◆ **DOCUMENT EXCERPT**
·····

There are three national 4-H dairy contests held each year. The oldest is the National 4-H Dairy Judging Contest, which started in 1919. It has been held continuously since then except for years when World War II suspended the competition. Currently, it is held in Madison, Wis. The National 4-H Dairy Bowl contest is held in Louisville, Ky., and celebrates its 40th anniversary this fall. These two contests are fairly well-known to competitive 4-H members and coaches. However, the third contest is less familiar, the Junior Dairy Management contest. This contest held its 33th annual contest last week in Harrisburg, Penn.
What a cool contest the Junior Dairy Management contest is! Hands-on, real-world competition for youth who want to dig deeper into topic areas specific to dairy. There are six categories, three stay the same each year, while the other three change annually. All portions are scored via scantron and are multiple choice for speed and ease of scoring. Each year judging/linear, farm finance, and feed and nutrient management are incorporated in the contest. This year, those three were joined by calves, farm safety, and agronomy.

·····

◆ **THE TASKS**
a – Restate the stretch of the passage on 4-H dairy contests from "What a cool" through "safety, and agronomy.", putting "herd health" in place of "farm safety".
b – In the passage on 4-H dairy contests, what year did the National 4-H Dairy Judging Contest start?

◆ **INFORMATION SUPPLIED**
·····

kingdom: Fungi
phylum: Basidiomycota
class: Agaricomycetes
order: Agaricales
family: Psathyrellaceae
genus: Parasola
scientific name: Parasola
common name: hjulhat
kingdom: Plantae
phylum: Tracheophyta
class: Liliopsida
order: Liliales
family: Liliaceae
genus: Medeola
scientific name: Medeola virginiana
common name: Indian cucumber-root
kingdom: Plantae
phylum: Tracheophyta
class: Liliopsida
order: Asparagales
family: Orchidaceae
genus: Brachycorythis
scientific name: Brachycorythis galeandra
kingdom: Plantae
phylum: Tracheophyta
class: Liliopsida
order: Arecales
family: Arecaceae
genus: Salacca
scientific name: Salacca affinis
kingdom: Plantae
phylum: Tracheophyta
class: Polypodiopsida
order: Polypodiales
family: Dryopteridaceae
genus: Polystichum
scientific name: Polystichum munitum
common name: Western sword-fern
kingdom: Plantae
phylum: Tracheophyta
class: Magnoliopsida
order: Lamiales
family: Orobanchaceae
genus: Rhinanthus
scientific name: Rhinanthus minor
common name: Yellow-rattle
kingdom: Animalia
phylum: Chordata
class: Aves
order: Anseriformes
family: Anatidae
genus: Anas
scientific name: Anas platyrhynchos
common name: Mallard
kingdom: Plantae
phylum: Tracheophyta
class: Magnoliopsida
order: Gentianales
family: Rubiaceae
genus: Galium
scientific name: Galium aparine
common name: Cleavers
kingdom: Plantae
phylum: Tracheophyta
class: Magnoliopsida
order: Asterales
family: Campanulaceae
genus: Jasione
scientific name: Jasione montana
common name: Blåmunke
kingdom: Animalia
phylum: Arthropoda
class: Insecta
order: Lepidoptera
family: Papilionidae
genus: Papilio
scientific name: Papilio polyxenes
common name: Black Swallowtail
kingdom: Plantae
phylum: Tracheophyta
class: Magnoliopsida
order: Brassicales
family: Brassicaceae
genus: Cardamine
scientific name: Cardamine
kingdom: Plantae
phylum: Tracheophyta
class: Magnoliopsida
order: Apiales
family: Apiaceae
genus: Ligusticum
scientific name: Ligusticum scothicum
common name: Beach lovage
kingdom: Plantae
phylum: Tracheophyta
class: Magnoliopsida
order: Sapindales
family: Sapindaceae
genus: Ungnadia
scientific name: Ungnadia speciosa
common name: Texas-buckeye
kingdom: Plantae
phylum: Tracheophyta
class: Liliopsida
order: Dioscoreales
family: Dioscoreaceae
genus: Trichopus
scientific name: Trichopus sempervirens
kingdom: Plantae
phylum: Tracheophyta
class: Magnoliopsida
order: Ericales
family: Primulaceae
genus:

·····

◆ **THE RESPONSES**
a –
What a cool contest the Junior Dairy Management contest is! Hands-on, real-world competition for youth who want to dig deeper into topic areas specific to dairy. There are six categories, three stay the same each year, while the other three change annually. All portions are scored via scantron and are multiple choice for speed and ease of scoring. Each year judging/linear, farm finance, and feed and nutrient management are incorporated in the contest. This year, those three were joined by calves, herd health, and agronomy.

b – 1919